# LESETEXT
----------------------------------------

Der Kampf um die Köpfe

Holland ist überall (5): Der Islamismus ist die totalitäre Herausforderung unserer Zeit. Es geht darum, ihm das soziale Umfeld und den potenziellen Nachwuchs zu entziehen

Nichts hat zuletzt dem Islamismus so in die Hände gespielt wie Schavans einseitiges Kopftuchverbot

In wenigen Monaten werden es sechzig Jahre her sein, seit Karl Popper, der bedeutende Philosoph des 20. Jahrhunderts, seine berühmte Schrift über „Die offene Gesellschaft und ihre Feinde“ veröffentlichte. Der Begründer des Kritischen Rationalismus rechnete in seinem Werk mit jeder Art von Diktatur und Totalitarismus ab. Träger des Fortschritts kann aber nach Überzeugung Poppers kein durch ein „höheres Prinzip“ ermächtigtes, den Menschen entmündigendes Kollektiv sein. Ausschließlich selbst verantwortlich denkende und handelnde Individuen, die, jederzeit dem Irrtum ausgesetzt, gezwungen sind, nach einem besseren Leben zu streben, können dieses Ziel auch erreichen.

Die Freiheitsherausforderung unserer Tage ist der Kampf gegen den Islamismus. Dieser Kampf ist nicht nur ein Kampf gegen Autobomben und Selbstmordattentäter. Er muss auch als ein ideologischer Kampf um die Köpfe verstanden werden. Für Islamisten ist allein der Glaube Grundlage allen Denkens und Handelns. Sie glauben, dass der Koran nicht nur verbindliche ethische Maßstäbe vorschreibt, sondern vor allem konkrete Handlungsanweisungen für die Gestaltung aller Lebensbereiche, von der Politik bis zur Kultur. Demokratie, Aufklärung und Säkularismus werden als Häresie abgelehnt. Der Islamismus erscheint somit wie eine Blaupause der Popper’schen Totalitarismusdefinition.

----------------------------------------

# GEZEIGTE DATEN
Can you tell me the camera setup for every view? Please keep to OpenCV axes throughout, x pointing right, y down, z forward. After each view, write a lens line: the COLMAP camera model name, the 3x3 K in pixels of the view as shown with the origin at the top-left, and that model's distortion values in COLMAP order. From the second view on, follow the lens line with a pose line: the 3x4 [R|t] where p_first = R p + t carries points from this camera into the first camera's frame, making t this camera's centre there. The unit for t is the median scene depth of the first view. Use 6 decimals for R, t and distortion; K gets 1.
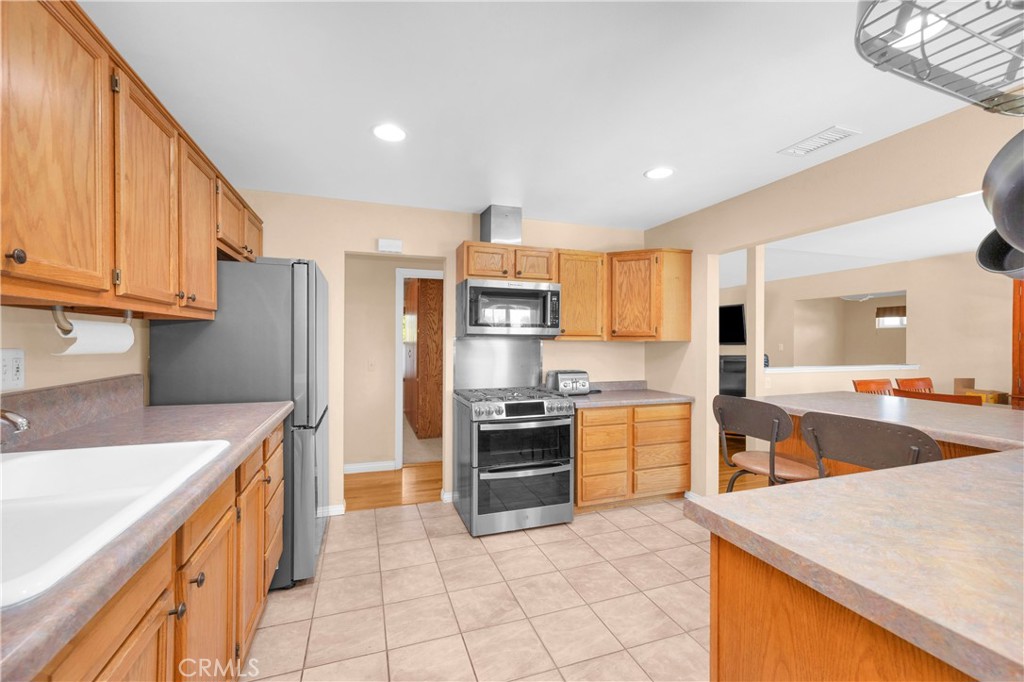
lens RADIAL K [[422.7, 0, 512.2], [0, 422.7, 342.5], [0, 0, 1]] dist [-0.000507, 0.000060]
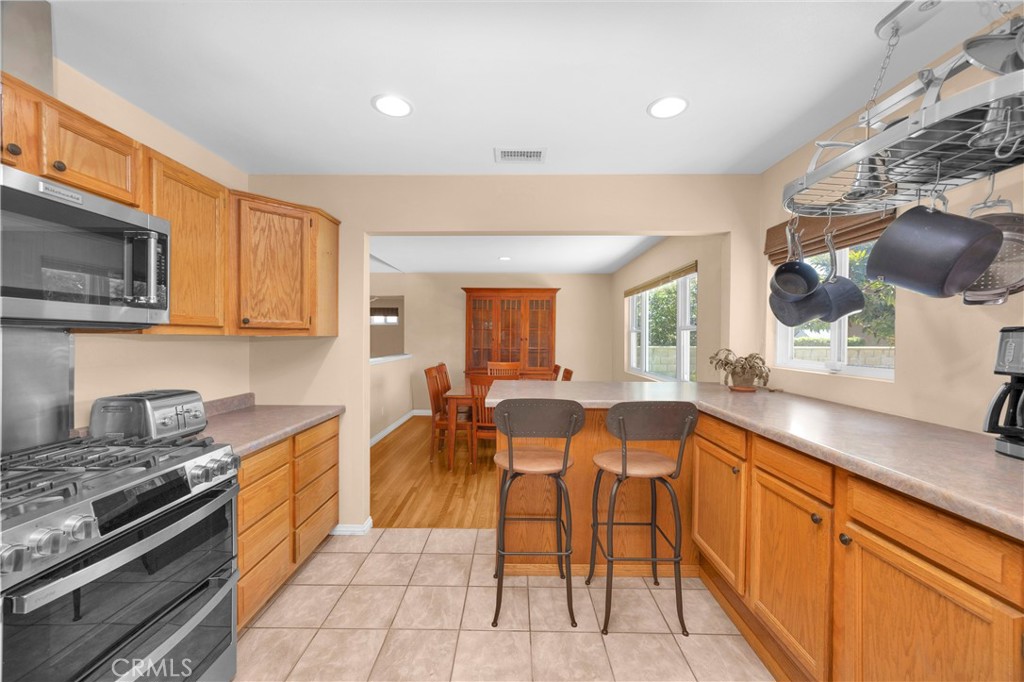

----------------------------------------

# FRAGEN ZUM TEXT
1) Beantworten Sie zum Text über Popper und den Islamismus:
(a) Welche Schrift hat Karl Popper veröffentlicht?
(b) Was hat dem Islamismus zuletzt am meisten in die Hände gespielt?
(c) Was lehnen die Islamisten als Häresie ab?
2) Wie lässt sich der Text über Popper und den Islamismus in zwei Sätzen zusammenfassen?
3) Wie könnte der Text über Popper und den Islamismus weitergehen? Führen Sie ihn nach seinem letzten Satz fort.

# ANTWORTEN JE AUFGABE
1)
(a) „Die offene Gesellschaft und ihre Feinde“
(b) Schavans einseitiges Kopftuchverbot
(c) Demokratie, Aufklärung und Säkularismus

2) Karl Popper rechnete in „Die offene Gesellschaft und ihre Feinde“ mit jeder Art von Diktatur und Totalitarismus ab und sah allein selbst verantwortlich denkende und handelnde Individuen als Träger des Fortschritts. Der Kampf gegen den Islamismus ist die Freiheitsherausforderung unserer Tage und auch ein ideologischer Kampf um die Köpfe, denn der Islamismus, der allein den Glauben als Grundlage allen Denkens und Handelns gelten lässt und Demokratie, Aufklärung und Säkularismus ablehnt, erscheint wie eine Blaupause der Popper’schen Totalitarismusdefinition.

3)
Dieser Kampf um die Köpfe muss überall geführt werden, auch und gerade in Europa. In Frankreich leben sechs Millionen Muslime, in den Niederlanden etwa eine Million, in Deutschland über drei Millionen. Die Tendenz ist überall steigend. Das ehemals ausschließliche Einwandererphänomen Islam wird mehr und mehr zu einer europäischen Realität. Nur ein kleiner Prozentsatz dieser Menschen sind Islamisten. Dennoch sind es insgesamt Zehntausende. Polizeiliche und geheimdienstliche Maßnahmen können nur ein Aspekt dieses Kampfes sein. Vielmehr muss er auf mehreren Ebenen geführt werden. Es muss auch darum gehen, dem Islamismus das soziale Umfeld und den potenziellen Nachwuchs zu nehmen. Das häufig inhaltsleere Integrationsgerede der vergangenen Jahrzehnte ist vielerorts wirkungslos verpufft. Wir müssen jetzt Ernst machen mit echten Integrationsanstrengungen. Einwanderern müssen unsere Sprache und unsere Werte nahe gebracht und auch konsequent von ihnen eingefordert werden. Wer einzig den Koran als Richtschnur seines Handelns betrachtet, kann keine Heimat in unserer Gesellschaft finden. Dies klar zu formulieren, zu fordern und umzusetzen ist die Aufgabe mutiger Politik und darf auch nicht von einem falsch verstandenen Toleranzgedanken verwässert werden.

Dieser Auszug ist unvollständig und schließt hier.